Let's take a structure:
type DataReflect struct {
S string
I int
F float32
Mp map[string]interface{}
}
The above structure can store multiple data-types and also store nested structures. The use case is we need to process all the string that is stored within the above structure without actually reading the data.
Below is the main()
function for the above use case:
func main() {
data := &DataReflect{
S: "Hello",
I: 32,
F: 32.567,
Mp: map[string]interface{}{
"tag1": "World",
"tag2": 2,
"tag3": true,
"tag4": DataReflect{
S: "Reflection",
I: 45,
F: 89.234,
Mp: map[string]interface{}{},
},
},
}
reflectString(data)
}
In the above code, we have an object data which has a complex structure, if we have to implement the code for the aforementioned use case the code will be way too complex. Hence, reflection is much faster and easier way to deal with such use cases.
Below is the recursive function we have used:
func reflectString(data interface{}) {
rv := reflect.ValueOf(data)
rt := rv.Type().Kind()
if rt != reflect.Interface && rt != reflect.Map && rt != reflect.String && rt != reflect.Struct && rt != reflect.Ptr {
return
}
if rt == reflect.Map || rt == reflect.Ptr {
rv = reflect.Indirect(rv) // Indirect() used to get the value that rv points to
rt = rv.Type().Kind()
}
if rt == reflect.String {
fmt.Println(rv)
return
}
if rt == reflect.Struct {
for i := 0; i < rv.NumField(); i++ { //NumFields() returns number of fields in the structure
fv := rv.Field(i)
ft := fv.Type().Kind()
switch ft {
case reflect.String:
fmt.Println(fv)
case reflect.Map:
processMap(fv.Interface())
case reflect.Struct:
reflectString(fv.Interface())
}
}
}
}
func processMap(data interface{}) {
fv := reflect.ValueOf(data)
if fv.Kind() != reflect.Map {
return
}
for _, e := range fv.MapKeys() { // MapKeys() used to get a slice containing all the keys present in the map, in unspecified order.

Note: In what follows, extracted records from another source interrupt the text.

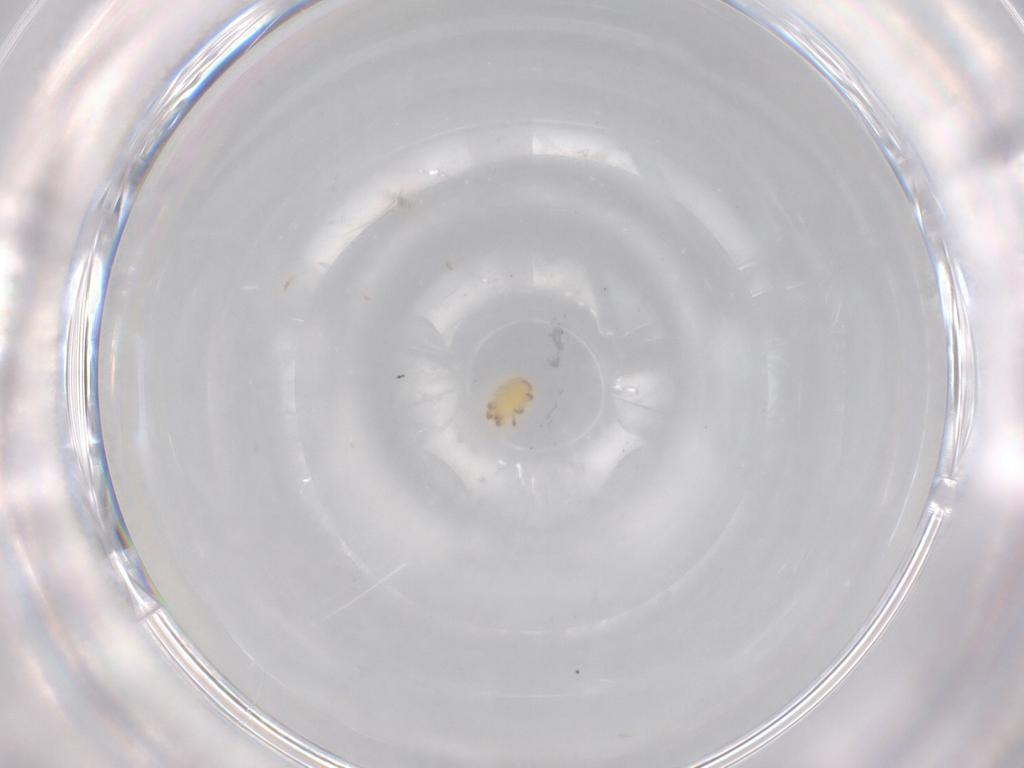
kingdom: Animalia
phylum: Arthropoda
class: Arachnida
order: Trombidiformes
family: Stigmaeidae
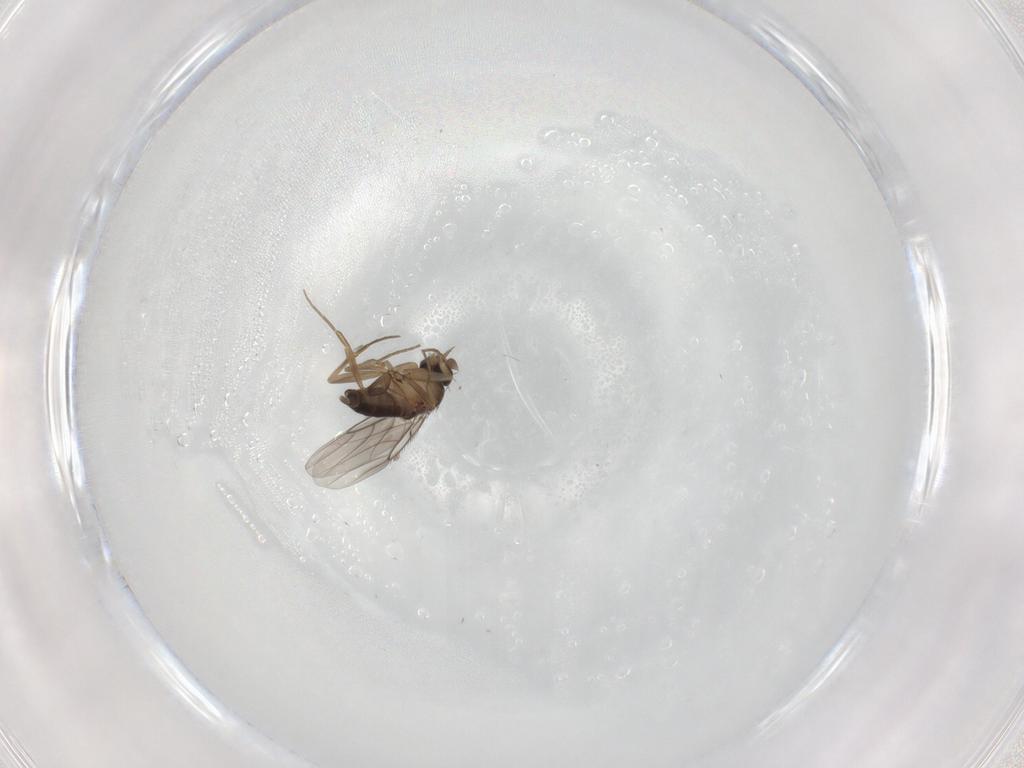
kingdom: Animalia
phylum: Arthropoda
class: Insecta
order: Diptera
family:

t := fv.MapIndex(e).Elem().Type().Kind() //Elem used to get the value that the interface contains or that the pointer points to
v := fv.MapIndex(e).Elem()
switch t {
case reflect.String:
fmt.Println(v)
default:
reflectString(v.Interface())
}
}
}
The Output of the above code is:
/tmp/GoLand/___go_build_reflect_main_go
Hello
World
Reflection
Process finished with the exit code 0
It's worth to be noted, the NumField()
and .Field()
are only applicable to structs. A panic will be caused if the element is not a struct. Also while dealing with reflect.Ptr we should be mindful of using reflect.Indirect() from which we ca retrieve the value the pointer is pointing to.
Hence, we have to be very careful while implementing program using reflect package as it can easily trigger a panic
.
Conclusion
In this blog, we have explored the concept of metaprogramming and reflection in programming languages. Also, we have discussed various use cases and implementation of reflection to get the better understanding of it. Knowing the types of variables during run-time enables us to write a more flexible and faster code. Hence, reflection is one of the most importance feature of metaprogramming paradigm.